═══ Extracted information

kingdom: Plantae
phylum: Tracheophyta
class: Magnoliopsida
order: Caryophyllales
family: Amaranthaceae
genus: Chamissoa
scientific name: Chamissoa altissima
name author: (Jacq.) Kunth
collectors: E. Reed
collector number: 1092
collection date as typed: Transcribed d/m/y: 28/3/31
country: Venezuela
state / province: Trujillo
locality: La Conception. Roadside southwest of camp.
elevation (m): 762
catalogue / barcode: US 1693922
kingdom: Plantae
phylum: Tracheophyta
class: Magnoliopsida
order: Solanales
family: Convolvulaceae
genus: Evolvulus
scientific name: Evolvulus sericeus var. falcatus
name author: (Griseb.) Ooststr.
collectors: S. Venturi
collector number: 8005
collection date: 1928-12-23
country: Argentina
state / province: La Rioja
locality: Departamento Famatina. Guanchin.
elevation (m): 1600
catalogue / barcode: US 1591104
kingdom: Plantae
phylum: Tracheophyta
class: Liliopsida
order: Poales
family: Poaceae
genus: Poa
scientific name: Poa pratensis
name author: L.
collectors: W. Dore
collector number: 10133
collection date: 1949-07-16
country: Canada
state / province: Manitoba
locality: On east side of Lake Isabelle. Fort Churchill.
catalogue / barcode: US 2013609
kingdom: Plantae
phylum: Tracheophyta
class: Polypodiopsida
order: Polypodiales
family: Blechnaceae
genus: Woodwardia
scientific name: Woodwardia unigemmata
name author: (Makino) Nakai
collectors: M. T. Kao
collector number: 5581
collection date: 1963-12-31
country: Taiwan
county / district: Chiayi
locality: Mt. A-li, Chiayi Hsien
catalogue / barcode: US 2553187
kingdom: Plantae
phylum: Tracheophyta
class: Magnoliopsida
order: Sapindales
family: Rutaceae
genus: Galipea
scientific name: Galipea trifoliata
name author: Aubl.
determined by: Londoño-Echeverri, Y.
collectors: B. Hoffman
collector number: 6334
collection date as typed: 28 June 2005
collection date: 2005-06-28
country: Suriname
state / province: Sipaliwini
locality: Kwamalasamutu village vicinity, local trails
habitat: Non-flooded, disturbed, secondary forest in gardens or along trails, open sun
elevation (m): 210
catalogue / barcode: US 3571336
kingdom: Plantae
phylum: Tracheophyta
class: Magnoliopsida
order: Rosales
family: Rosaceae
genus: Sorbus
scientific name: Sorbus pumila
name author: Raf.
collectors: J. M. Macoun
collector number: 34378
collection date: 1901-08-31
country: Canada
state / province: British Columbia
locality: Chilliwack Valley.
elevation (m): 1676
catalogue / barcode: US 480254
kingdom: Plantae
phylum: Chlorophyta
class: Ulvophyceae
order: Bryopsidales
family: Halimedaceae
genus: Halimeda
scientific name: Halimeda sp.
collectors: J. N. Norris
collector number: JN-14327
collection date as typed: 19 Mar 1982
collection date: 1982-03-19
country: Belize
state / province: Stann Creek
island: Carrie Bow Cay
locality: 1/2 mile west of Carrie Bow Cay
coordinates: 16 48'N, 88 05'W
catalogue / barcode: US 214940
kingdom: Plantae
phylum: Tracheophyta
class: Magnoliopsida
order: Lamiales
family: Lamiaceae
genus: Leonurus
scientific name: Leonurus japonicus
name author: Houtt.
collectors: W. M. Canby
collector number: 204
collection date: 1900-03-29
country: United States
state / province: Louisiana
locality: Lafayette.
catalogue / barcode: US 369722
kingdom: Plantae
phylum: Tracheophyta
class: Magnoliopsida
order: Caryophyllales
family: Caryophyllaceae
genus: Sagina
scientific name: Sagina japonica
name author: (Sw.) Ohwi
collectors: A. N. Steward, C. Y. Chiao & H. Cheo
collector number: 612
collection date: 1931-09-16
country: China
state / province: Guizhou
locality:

══════

**Do this**
Can you arrange all of the lines above as a JSON list of strings, one string per line, with any blank lines left out?

**Exercise solution**
[
  "kingdom: Plantae",
  "phylum: Tracheophyta",
  "class: Magnoliopsida",
  "order: Caryophyllales",
  "family: Amaranthaceae",
  "genus: Chamissoa",
  "scientific name: Chamissoa altissima",
  "name author: (Jacq.) Kunth",
  "collectors: E. Reed",
  "collector number: 1092",
  "collection date as typed: Transcribed d/m/y: 28/3/31",
  "country: Venezuela",
  "state / province: Trujillo",
  "locality: La Conception. Roadside southwest of camp.",
  "elevation (m): 762",
  "catalogue / barcode: US 1693922",
  "kingdom: Plantae",
  "phylum: Tracheophyta",
  "class: Magnoliopsida",
  "order: Solanales",
  "family: Convolvulaceae",
  "genus: Evolvulus",
  "scientific name: Evolvulus sericeus var. falcatus",
  "name author: (Griseb.) Ooststr.",
  "collectors: S. Venturi",
  "collector number: 8005",
  "collection date: 1928-12-23",
  "country: Argentina",
  "state / province: La Rioja",
  "locality: Departamento Famatina. Guanchin.",
  "elevation (m): 1600",
  "catalogue / barcode: US 1591104",
  "kingdom: Plantae",
  "phylum: Tracheophyta",
  "class: Liliopsida",
  "order: Poales",
  "family: Poaceae",
  "genus: Poa",
  "scientific name: Poa pratensis",
  "name author: L.",
  "collectors: W. Dore",
  "collector number: 10133",
  "collection date: 1949-07-16",
  "country: Canada",
  "state / province: Manitoba",
  "locality: On east side of Lake Isabelle. Fort Churchill.",
  "catalogue / barcode: US 2013609",
  "kingdom: Plantae",
  "phylum: Tracheophyta",
  "class: Polypodiopsida",
  "order: Polypodiales",
  "family: Blechnaceae",
  "genus: Woodwardia",
  "scientific name: Woodwardia unigemmata",
  "name author: (Makino) Nakai",
  "collectors: M. T. Kao",
  "collector number: 5581",
  "collection date: 1963-12-31",
  "country: Taiwan",
  "county / district: Chiayi",
  "locality: Mt. A-li, Chiayi Hsien",
  "catalogue / barcode: US 2553187",
  "kingdom: Plantae",
  "phylum: Tracheophyta",
  "class: Magnoliopsida",
  "order: Sapindales",
  "family: Rutaceae",
  "genus: Galipea",
  "scientific name: Galipea trifoliata",
  "name author: Aubl.",
  "determined by: Londoño-Echeverri, Y.",
  "collectors: B. Hoffman",
  "collector number: 6334",
  "collection date as typed: 28 June 2005",
  "collection date: 2005-06-28",
  "country: Suriname",
  "state / province: Sipaliwini",
  "locality: Kwamalasamutu village vicinity, local trails",
  "habitat: Non-flooded, disturbed, secondary forest in gardens or along trails, open sun",
  "elevation (m): 210",
  "catalogue / barcode: US 3571336",
  "kingdom: Plantae",
  "phylum: Tracheophyta",
  "class: Magnoliopsida",
  "order: Rosales",
  "family: Rosaceae",
  "genus: Sorbus",
  "scientific name: Sorbus pumila",
  "name author: Raf.",
  "collectors: J. M. Macoun",
  "collector number: 34378",
  "collection date: 1901-08-31",
  "country: Canada",
  "state / province: British Columbia",
  "locality: Chilliwack Valley.",
  "elevation (m): 1676",
  "catalogue / barcode: US 480254",
  "kingdom: Plantae",
  "phylum: Chlorophyta",
  "class: Ulvophyceae",
  "order: Bryopsidales",
  "family: Halimedaceae",
  "genus: Halimeda",
  "scientific name: Halimeda sp.",
  "collectors: J. N. Norris",
  "collector number: JN-14327",
  "collection date as typed: 19 Mar 1982",
  "collection date: 1982-03-19",
  "country: Belize",
  "state / province: Stann Creek",
  "island: Carrie Bow Cay",
  "locality: 1/2 mile west of Carrie Bow Cay",
  "coordinates: 16 48'N, 88 05'W",
  "catalogue / barcode: US 214940",
  "kingdom: Plantae",
  "phylum: Tracheophyta",
  "class: Magnoliopsida",
  "order: Lamiales",
  "family: Lamiaceae",
  "genus: Leonurus",
  "scientific name: Leonurus japonicus",
  "name author: Houtt.",
  "collectors: W. M. Canby",
  "collector number: 204",
  "collection date: 1900-03-29",
  "country: United States",
  "state / province: Louisiana",
  "locality: Lafayette.",
  "catalogue / barcode: US 369722",
  "kingdom: Plantae",
  "phylum: Tracheophyta",
  "class: Magnoliopsida",
  "order: Caryophyllales",
  "family: Caryophyllaceae",
  "genus: Sagina",
  "scientific name: Sagina japonica",
  "name author: (Sw.) Ohwi",
  "collectors: A. N. Steward, C. Y. Chiao & H. Cheo",
  "collector number: 612",
  "collection date: 1931-09-16",
  "country: China",
  "state / province: Guizhou",
  "locality:"
]